Social enterprise Trade Aid rejects the idea of Black Friday sales, with its chief executive saying "mass-consumerism makes an unfair world".
Tomorrow's Black Friday retail sales are touted as the biggest event in the shopping calendar as consumers take advantage of cheap deals in the lead up to Christmas.
Retail NZ chief executive Greg Harford said the industry this year can expect about $270 million in estimated turnover on the day itself, challenging Boxing Day as the busiest trading day.
"Black Friday now rivals Boxing Day in terms of its significance in the Kiwi shopping calendar, and we are already seeing businesses promoting sales in the lead-up to the day. It is going to be busy on Friday but, given the ongoing Covid-19 situation, I would expect a good proportion of those sales to be made online," Harford said.
However, Trade Aid CEO Geoff White said cheap products often have consequences on workers and the environment.
"Consumers seem to jump at a big sale without understanding the impact. But Kiwis don't want to spend at the expense of fair wages, fair business practices, our local industries, or our planet. And they shouldn't have to. Kiwis deserve ethical and sustainable business all year round."
Trade Aid sources handmade, fair trade products from more than 65 trading partner organisations, which represent hundreds and thousands of small farmers and artisans in Africa, Asia, Latin America, Palestine and the Pacific.

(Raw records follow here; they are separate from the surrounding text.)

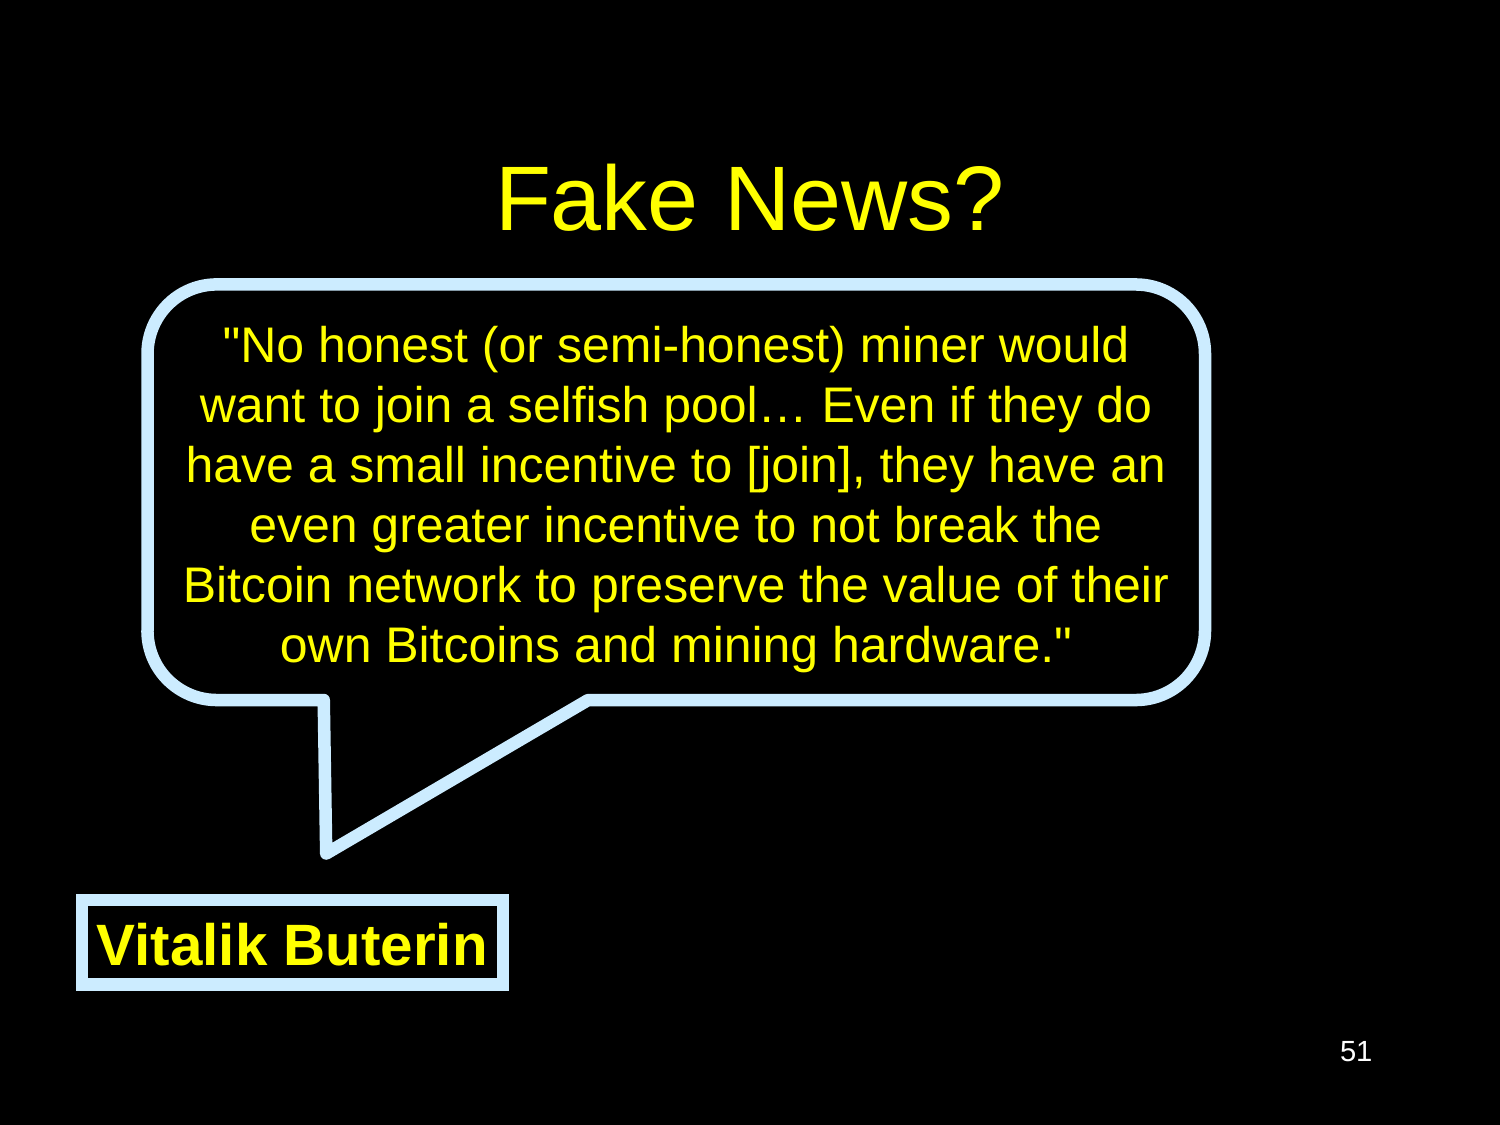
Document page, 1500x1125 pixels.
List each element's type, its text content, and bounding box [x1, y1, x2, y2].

text_box "No honest (or semi-honest) miner would want to join a selfish pool… Even if they do have a small incentive to [join], they have an even greater incentive to not break the Bitcoin network to preserve the value of their own Bitcoins and mining hardware." [147, 284, 1206, 854]
title Fake News? [112, 99, 1388, 288]
slide_number 51 [1074, 1024, 1388, 1101]
text_box Vitalik Buterin [81, 900, 503, 985]
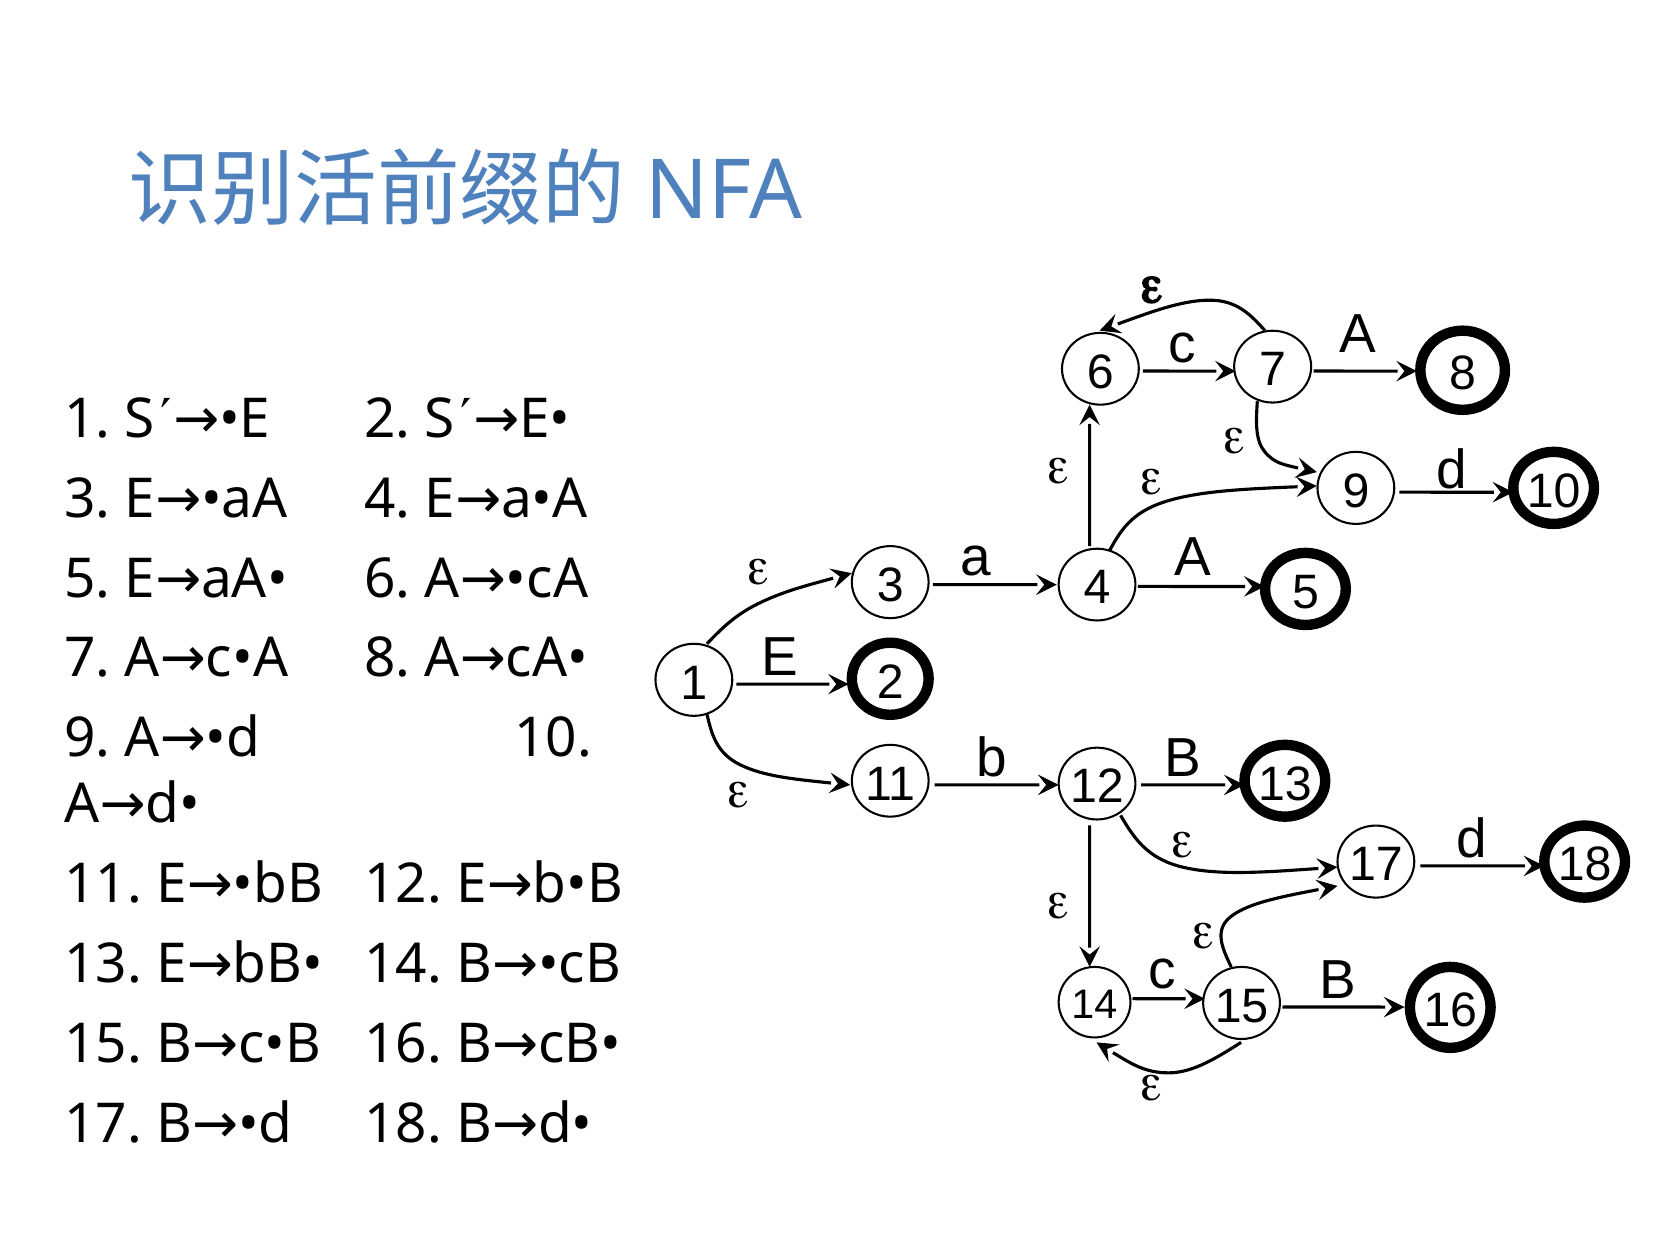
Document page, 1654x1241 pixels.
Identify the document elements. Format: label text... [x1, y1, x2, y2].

Black Friday, traditionally a day associated with discounted gadgets and electronic goods, has extended out to most goods and is marked by almost every retailer. The flash sales event which originated in North America is named aptly referring to retailers' accounts from going in the red to in the black - profitable.
In 2020 the Herald reported Kiwis spent $650m over the Black Friday weekend in 2019, not including Cyber Monday. Paymark said the spend increased by 3.9 per cent this year, although over a four-day period including the Monday, but was unable to confirm the total spend for 2020.
White said mass consumerism "hurts people and the planet".
"Buying good products made in a fair, sustainable way makes life better for everyone, protects our beautiful earth, and our way of life."
Fast consumerism leads to frivolous spending, and that leads to more wastage that has a huge environmental impact as our landfills fill up, White said.
"Black Friday has grown over time to become a frenzied event where customers will do anything to get their hands on goods. Companies tempt you with deals and frivolous spending. This has led to violence, death and injuries overseas. This is not the buying culture we'd like to see here in Aotearoa," White said.
Global corporation practices can also force suppliers to front the costs of the sale discounts, putting further pressure on the supply chain, he alleged.
"Trade Aid seek to level the playing field with intentional shopping and to champion a world where trade is fair and sustainable for all including our trading partners, artisans, and producers," White said.